Эля смотрела, как за окнами старенького «уазика» исчезали в сумраке проносившиеся картинки пейзажа чужой страны. Всё было ново, хотя ничто не поражало воображение. Она чувствовала сейчас лишь растерянность, страшилась неизвестности, в голове царил сумбур, вызванный срочным отъездом. Девушка знала о предстоящей перемене, готовилась к ней, однако события стали развиваться неожиданно скоро. Случившееся оказалось на руку. Рутина последних лет жизни засасывала её в омут безысходности, не давая никаких надежд на будущее. Спокойная стабильность, застой в отношениях, какая-то неподвижность во всём, тоскливая скука пролетавших дней, месяцев, лет заставляли чувствовать себя отработанным материалом, чужой в собственной судьбе. Изматывали постоянные скандалы в семье, устраиваемые истеричной матерью, приевшаяся работа да извечные проблемы эгоистичного брата.

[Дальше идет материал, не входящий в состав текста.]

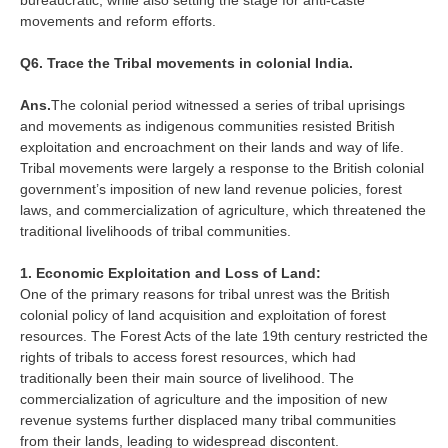
bureaucratic, while also setting the stage for anti-caste
movements and reform efforts.
Q6. Trace the Tribal movements in colonial India.
Ans.
The colonial period witnessed a series of tribal uprisings
and movements as indigenous communities resisted British
exploitation and encroachment on their lands and way of life.
Tribal movements were largely a response to the British colonial
government’s imposition of new land revenue policies, forest
laws, and commercialization of agriculture, which threatened the
traditional livelihoods of tribal communities.
1. Economic Exploitation and Loss of Land:
One of the primary reasons for tribal unrest was the British
colonial policy of land acquisition and exploitation of forest
resources. The Forest Acts of the late 19th century restricted the
rights of tribals to access forest resources, which had
traditionally been their main source of livelihood. The
commercialization of agriculture and the imposition of new
revenue systems further displaced many tribal communities
from their lands, leading to widespread discontent.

Эле надоели ничего не значащие, скоротечные знакомства, одномоментные встречи, одноразовые свидания, заискивающе-масляные взгляды потенциальных претендентов на благосклонное внимание. Холодную пустоту девичьего сердца они не согревали. Один странный тип, приглашённый вздорной мамашей, племянник давних знакомых, возомнил себя её женихом, вызвав протест в сознании недотроги. Мать настойчиво рекомендовала не отворачиваться от гостя, обходиться с ним поласковее. Окрылённый поддержкой визитёр набрался смелости, размечтался о совместной жизни, стал планировать скорое рождение двух детей-погодков. Эльгу не спрашивали, даже слова вставить не давали. Она махнула рукой, оставила бесполезные попытки, опасаясь очередного припадка материнской агрессии. Скоропалительный контракт на три года явился для неё избавлением от ненужных выяснений отношений с родительницей да с загостившимся «женихом», своеобразным побегом.
Эля ехала за новыми эмоциями, надеждами, скрывалась от одиночества, грусти, оставляя за плечами всю серость, неурядицы московской жизни.